The BBC, bastion of “respectable” British broadcasting has interviewed the author and now trawls “women’s groups” for point and shoot news stories about the FSoG phenomenon take this discussion about the books (video available in the UK only). Is it me or do the women in the video seem a little stilted, or maybe most people don’t yet have the experience or vocabulary to comprehend and express feelings about sexual practices that until now have been the subject of tabloid sneers and smears? Alternatively of course the really incisive comments might have been lost in the edit, or maybe they were conscious their partner’s might be watching.
Fifty Shades of Grey may have opened the door to more sexual openness but has it really changed attitudes towards BDSM in a positive way, transforming us from the attitudes that gave the newspapers the confidence to denounce Max Moseley as some sort of deviant for his call girl assisted R & R?
I’m not going to list the failings of Fifty Shades of Grey here, a lot of people have done that and the list is long.
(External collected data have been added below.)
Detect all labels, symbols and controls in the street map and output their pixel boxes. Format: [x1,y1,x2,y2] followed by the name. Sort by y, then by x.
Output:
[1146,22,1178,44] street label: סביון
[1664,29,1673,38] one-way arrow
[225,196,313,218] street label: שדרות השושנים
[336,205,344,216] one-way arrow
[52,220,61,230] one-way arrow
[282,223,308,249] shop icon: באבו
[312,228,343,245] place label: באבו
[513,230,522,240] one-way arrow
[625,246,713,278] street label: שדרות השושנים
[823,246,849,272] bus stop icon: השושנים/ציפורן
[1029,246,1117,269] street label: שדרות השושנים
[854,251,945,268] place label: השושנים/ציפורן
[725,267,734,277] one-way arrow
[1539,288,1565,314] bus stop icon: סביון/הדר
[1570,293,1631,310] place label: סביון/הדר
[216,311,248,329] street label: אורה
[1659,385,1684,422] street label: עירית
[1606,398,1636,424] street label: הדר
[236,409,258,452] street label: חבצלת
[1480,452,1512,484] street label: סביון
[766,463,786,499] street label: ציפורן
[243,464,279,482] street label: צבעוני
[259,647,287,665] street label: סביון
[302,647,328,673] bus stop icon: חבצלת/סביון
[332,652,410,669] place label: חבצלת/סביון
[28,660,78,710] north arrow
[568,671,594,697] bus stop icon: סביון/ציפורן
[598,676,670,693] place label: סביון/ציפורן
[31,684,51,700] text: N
The problem with Fifty Shades of Grey is not its content but its context, so here is where I as a confirmed Fifty Shades of Grey critic defend the books:
The writing is poor for a novel – but it never was a real novel. The story arc is thin, illogical and unconvincing. That’s fine for fan fiction but not for a fully formed, published book.
The sex is repetitive – see above. As a series of short stories for titillation and exploring BDSM themes you don’t need to be too inventive. In a novel you have to be a little more varied and eloquent.
The sex is unrealistic – It’s fiction, not a manual on sex. Though I have to concede it does make me feel uncomfortable at how easily Anastasia will orgasm. She must have constantly wet underwear.
Fifty Shades of Grey portrays BDSM in a bad light – this one I’m not going to argue, much.
Fifty Shades of Grey portrays one aspect of BDSM, one particular BDSM relationship. To criticise it for this is like saying that any other novel is deficient because it only shows one particular type of relationship. The issue with Fifty Shades of Grey is the all pervasiveness of the coverage it’s receiving at the exclusion of all other representations of BDSM.
The movie “The Secretary” is held up by some as a light-hearted but accurate portrayal of some BDSM couples’ lives. “Venus In Furs”, Sacher-Masoch’s seminal work on dominance and submission is a far more intense and incisive study of obsession and an insight in to the mind of a submissive because it has been based on personal experience. Sadly coverage of Fifty Shades of Grey seems to ignore such works because either they are not the zeit geist or maybe they have been taboo for too long to review in a new light.
There are many people who live in happy, healthy, consenting BDSM relationships who will be utterly appalled by one aspect of the book. As I said above, because it is viewed in isolation and therefore forms a template for the views of anyone whose experience of BDSM is limited to Fifty Shades of Grey. It’s the utter cruelty (often mental rather than physical), metered out by “Grey” to his totally inexperienced and at first virginal submissive Anastasia. Setting aside the unbelievable premise that she willingly submits to almost any of his desires with only momentary hesitation this lack of relationship development in the narrative before the hard BDSM begins is made worse by the apparent motivation – Grey is damaged and is expressing his problems by his dominance of Anastasia.
Broad brush? Lazy stereotype? Well Pamela Stephenson Connolly thinks so in this article in The Guardian.
“When I [presented my study] in 2006, the jury was still out as to whether BDSM and psychopathology went hand in hand. But since then, it has been firmly established – through the work of Peggy Kleinplatz, Charles Moser and others – that BDSM, played in a safe and consensual manner, is not proof of mental or physical illness, essential badness or emotional damage from trauma or abusive parenting, and that people cannot – and should not – be treated to cure it.” Pamela Stephenson Connolly, The Guardian, 8 July 2012
Don’t let me stop you reading the book (though you may start to skim it as things get a little dull), but please don’t form your views on this complex and varied aspect of human sexuality and relationships from three volumes of hastily adapted Twilight fan fiction.